Thomas Schmitt scdbackup at gmx.net
Sat Jan 18 00:23:41 PST 2014


Hi,

me:
> > Check whether it fails with Clonezilla.
Ronald F. Guilmette:
> Please be specific.  For Clonezilla, there are many different versions

Any failure on the same stick which also succeeds is enough
to kill the theory of bad relation between USB stick and
mainboard.
You have proven this by the success and failure with the 2 GB
stick.

So the problem must be either in partitioning or in the filesystem
format. That's out of my personal expertise, though.


> Also, the install instructions for Cloenzilla suggest a total of four (4)
> different ways to install the thing using MS Windows, and three (3)
> different install methods if the person is using Linux instead.

If there is one which promises to lead to LBA adresseing,
that would be the most hopeful candidate.


> I await your direction.

I lack the skills for explicit directions how to explore
the plausible suspicions of Ady and Peter:

Ady:
> I also "forced" a FAT32 LBA filesystem,
Ronald F. Guilmette:
>     *) with respect to Ultimate Boot CD (5.2.7), the answer is "CHS".
>     *) with respect to OpenELEC (3.2.3, I think), the answer is "CHS".
H. Peter Anvin:
> OK, it is "CHS"... which most likely means this is a geometry problem.

But i can give some background info:

CHS means Cylinder/Head/Sector addressing method.
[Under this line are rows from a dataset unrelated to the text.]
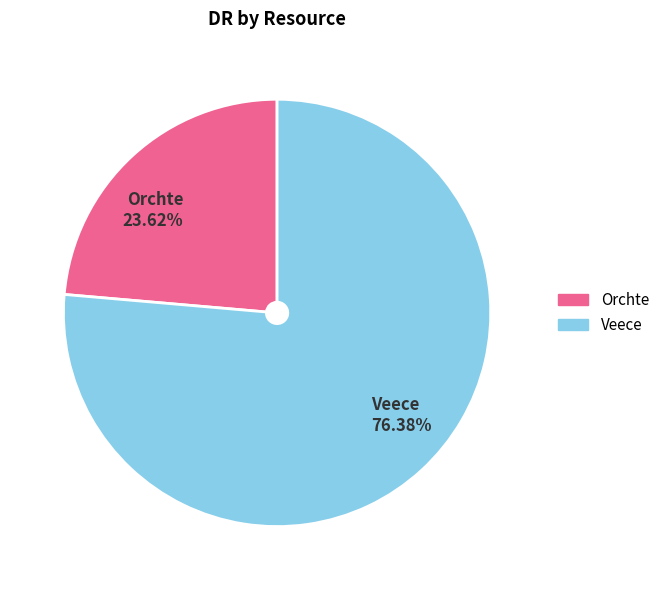

How many segments does this pie chart have?

2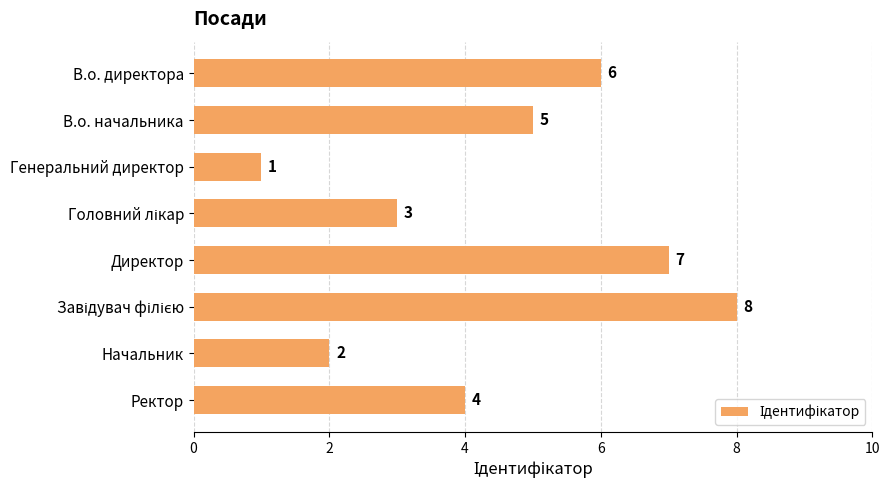

How many values are below 5?

4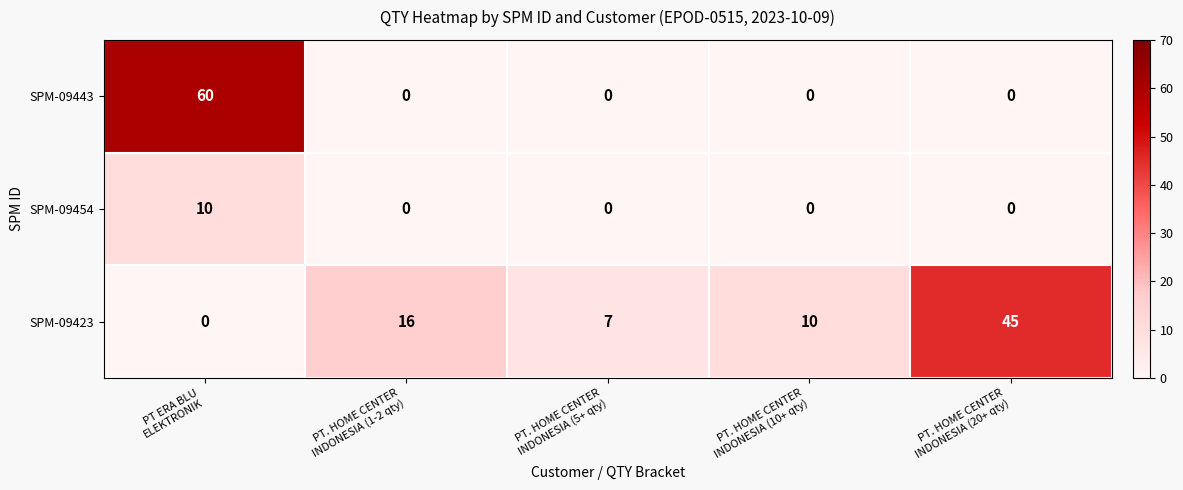

How many distinct data groups are displayed?

3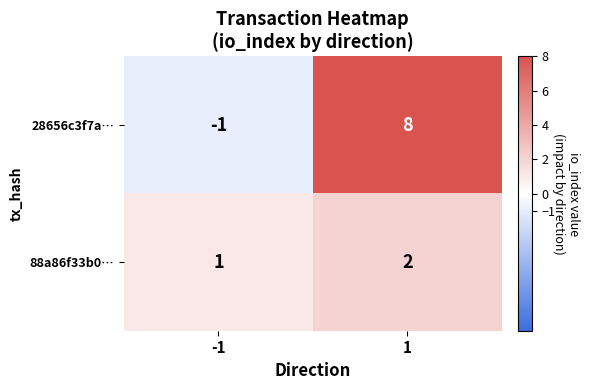

How many negative values does the 28656c3f7a… series have?

1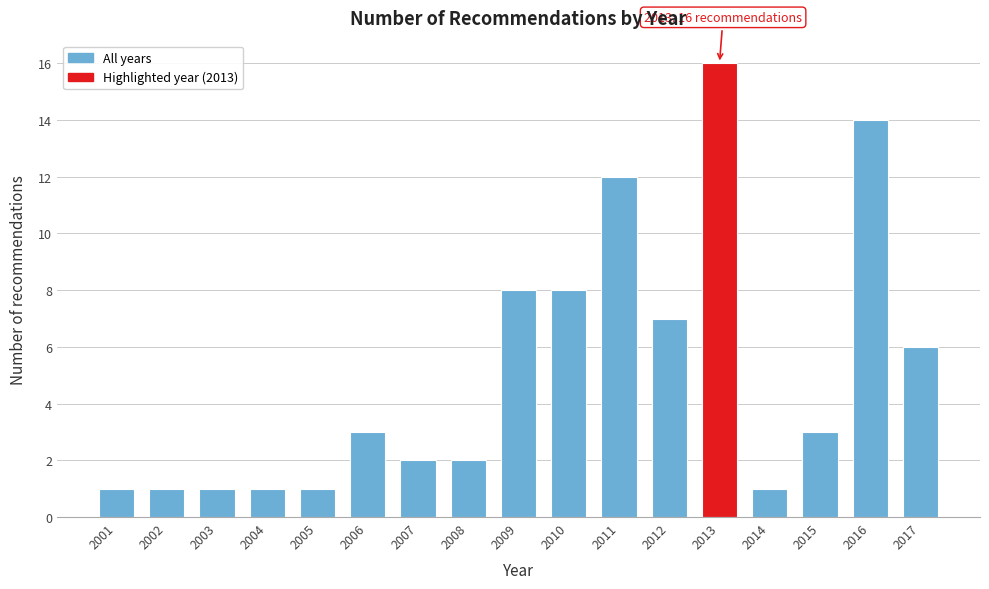

Reading right to left, what are all the values shown in this chart?

2017=6	2016=14	2015=3	2014=1	2013=16	2012=7	2011=12	2010=8	2009=8	2008=2	2007=2	2006=3	2005=1	2004=1	2003=1	2002=1	2001=1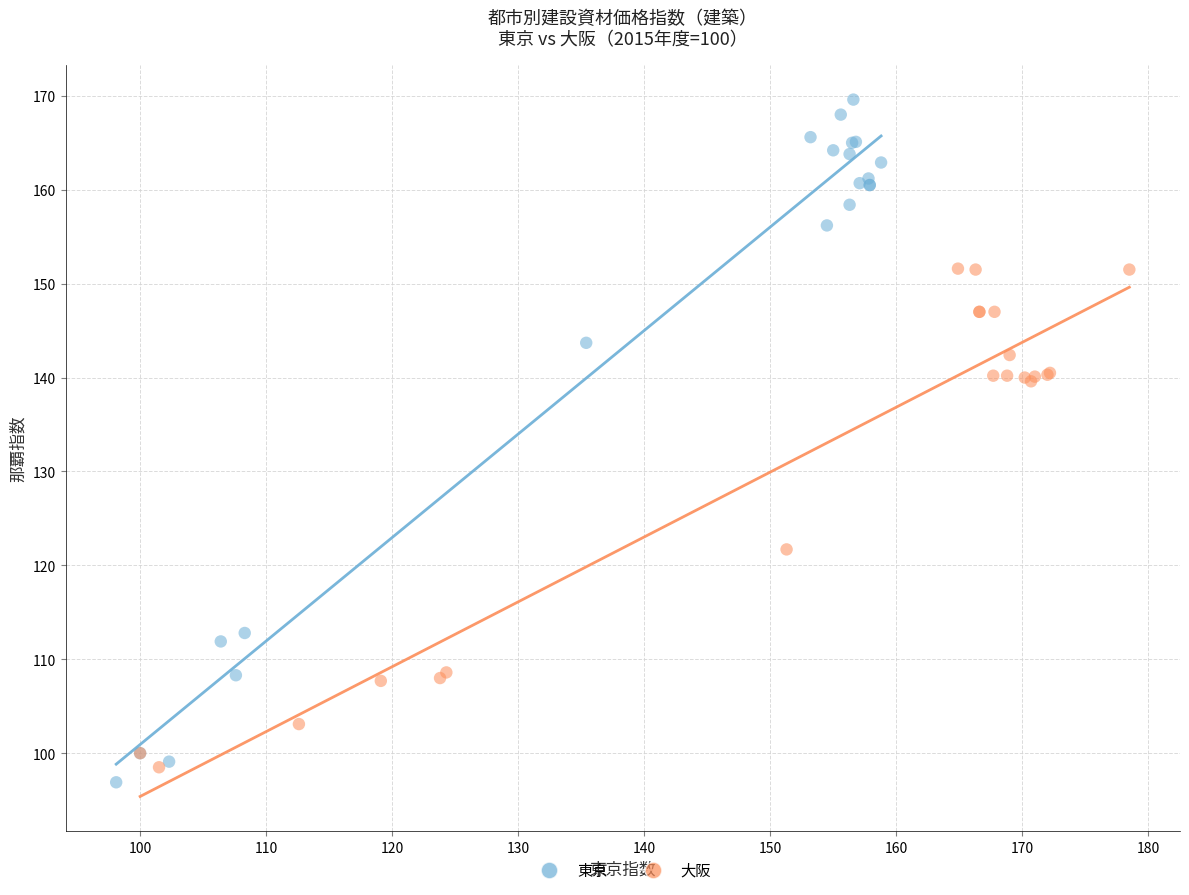

Which series reaches the maximum Y coordinate?

東京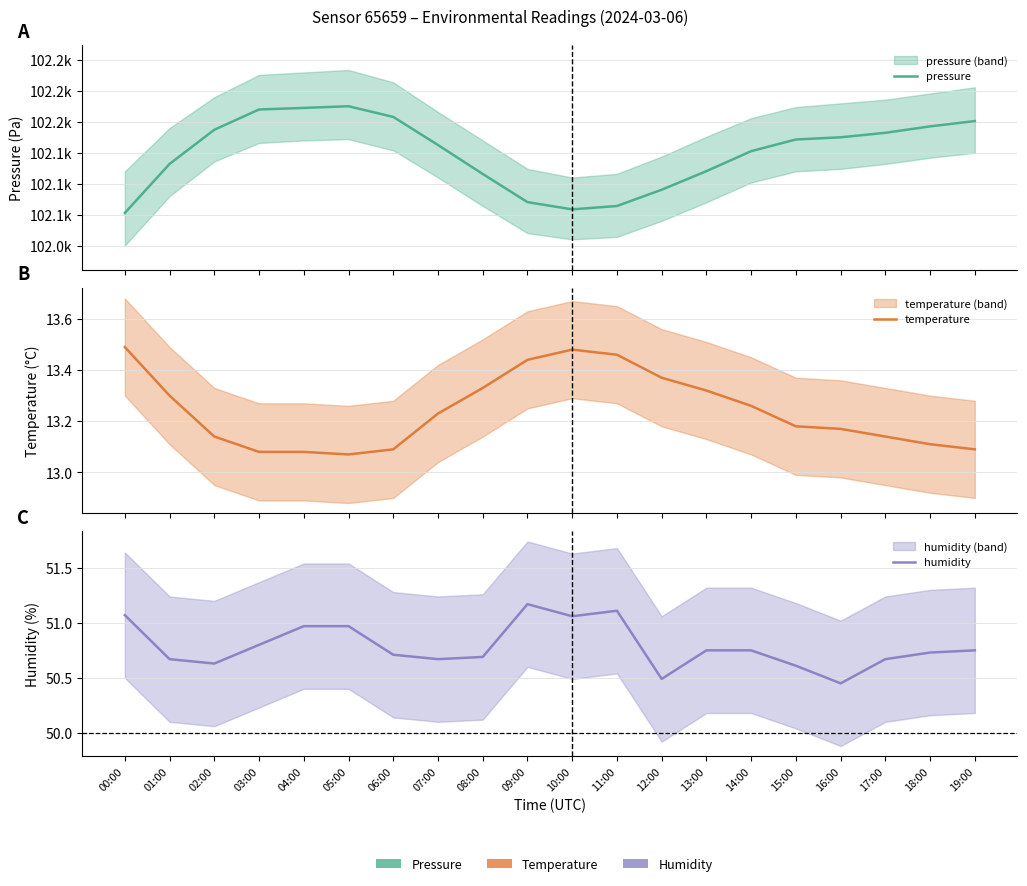

True or false: temperature and humidity cross at least once.

False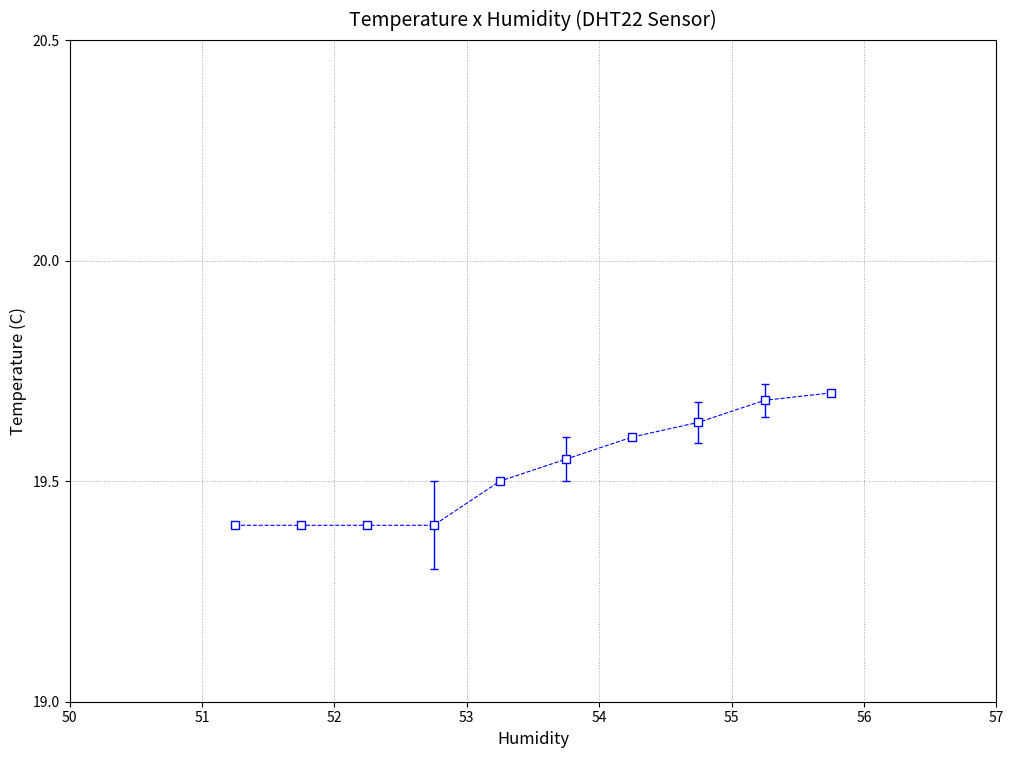

Count the values in the range 19 to 20.

10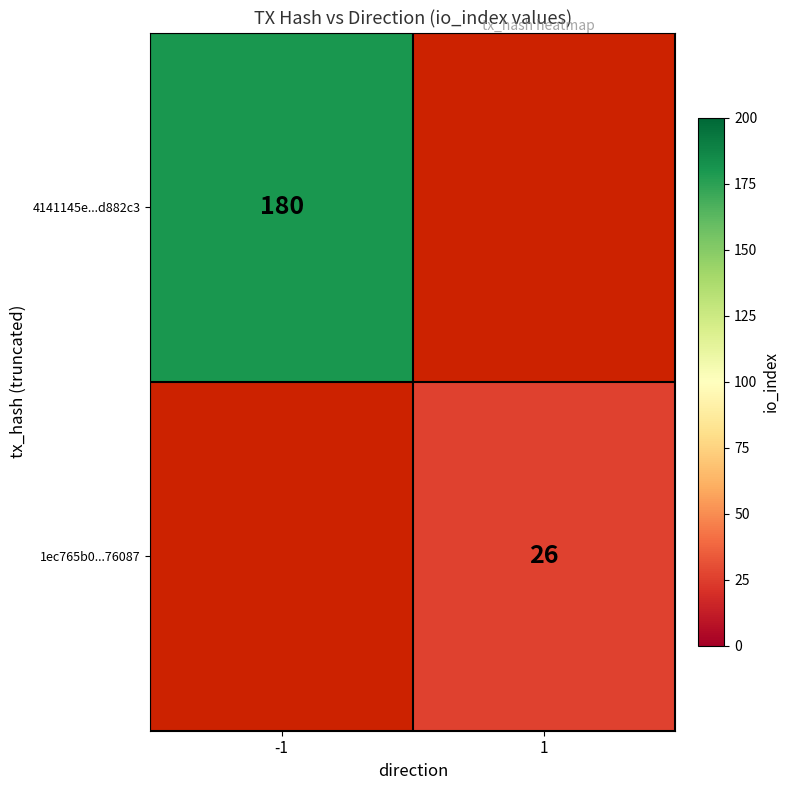

Is it true that 1ec765b0...76087 equals 26 at 1?

True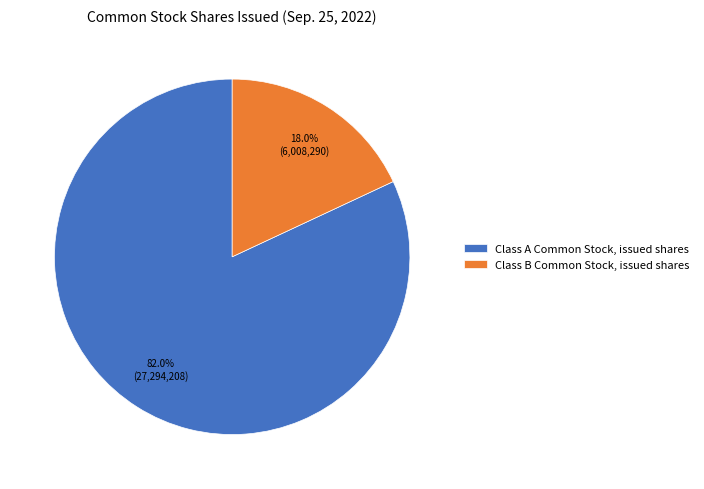

Between Class B Common Stock, issued shares and Class A Common Stock, issued shares, which is larger?

Class A Common Stock, issued shares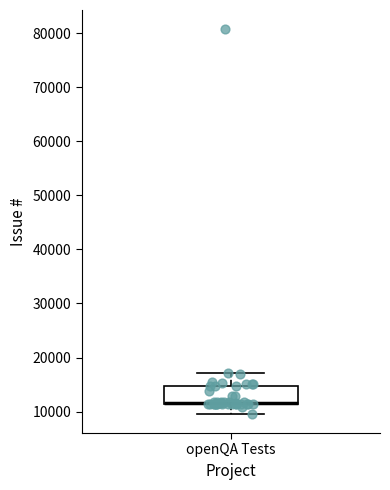

Where does the lower whisker of the box for openQA Tests end on the y-axis? The values are not printed on the chart, so give them approximately, as read against the axis.

10000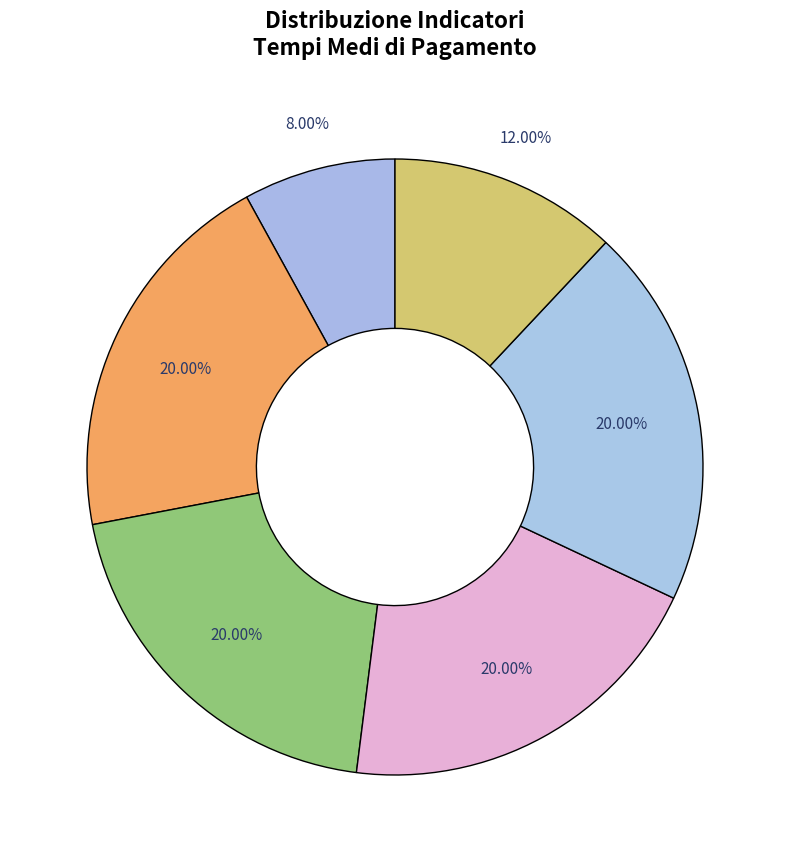

Count the number of slices in the pie.

6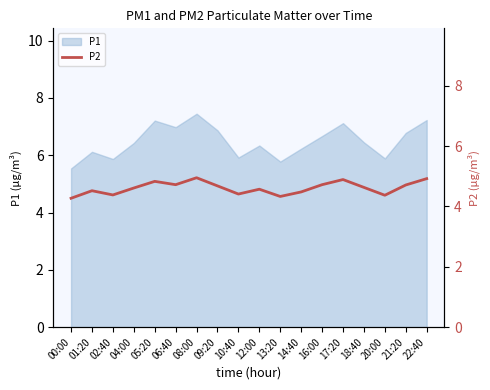

Reading left to right, what are all the values shown in this chart?

4.3	4.5	4.4	4.6	4.8	4.7	5.0	4.7	4.4	4.6	4.3	4.5	4.7	4.9	4.6	4.4	4.7	4.9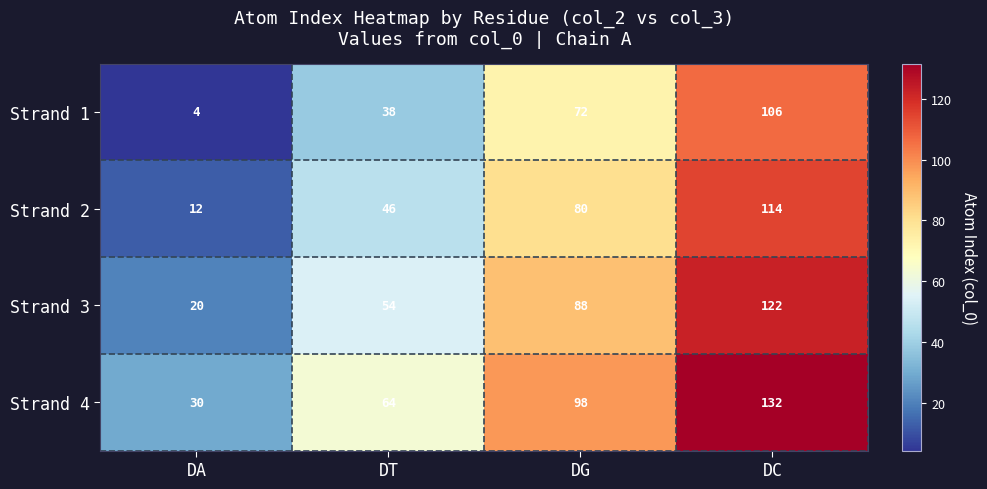

Read the Strand 4 value at DA, to the nearest 50.

50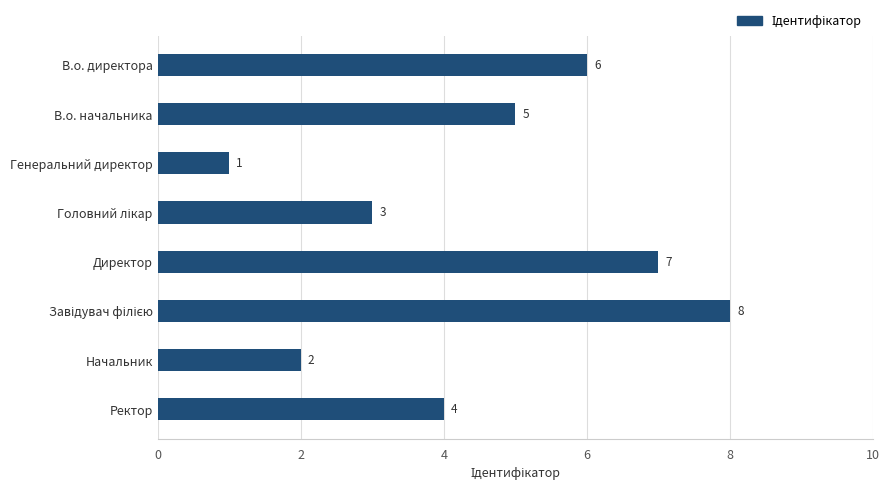

The value at В.о. директора is 6. True or false?

True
The Master Boot Record (MBR) at the beginning of the stick has
a partition table with block addresses in two alternative forms.
A CHS triple of three numbers where up to 63 sectors are one head,
and up to 255 (or 256) heads are one cylinder. Alltogether 24 bit,
which can address at most 8 Gigabyte, but often less.
Then there is Logical Block Address (LBA), a linear counting of
blocks with 32 bit length. This allows to address 2 Terabyte.

There are FAT filesystems which operate via CHS addresses,
and such which use LBA. (Visualized by Gparted's "LBA flag",
i assume.)
The successful isohybrid images cannot be used via CHS.

The current best guess is that your mainboard does not like
some or all variants of CHS but works with LBA.
Whether your stick's FAT uses CHS or LBA is decided when you
partition the stick and format the empty FAT filesystem.

H. Peter Anvin:
> find the "magic
> geometry" that works on that machine, which may be 64/32 for example.
> However, in CHS mode 1024x64x32 is only 1 GiB,

So Peter proposes to try 32 sectors per head and 64 heads per
cylinder when you partiton the USB stick. The partitioning
program should offer you an opportunity to set these factors.

Maybe it suffices to format the partitioned stick to a FAT
filesystem variant which uses LBA.

(As said, i am no expert in partitioning, formatting and FATing.)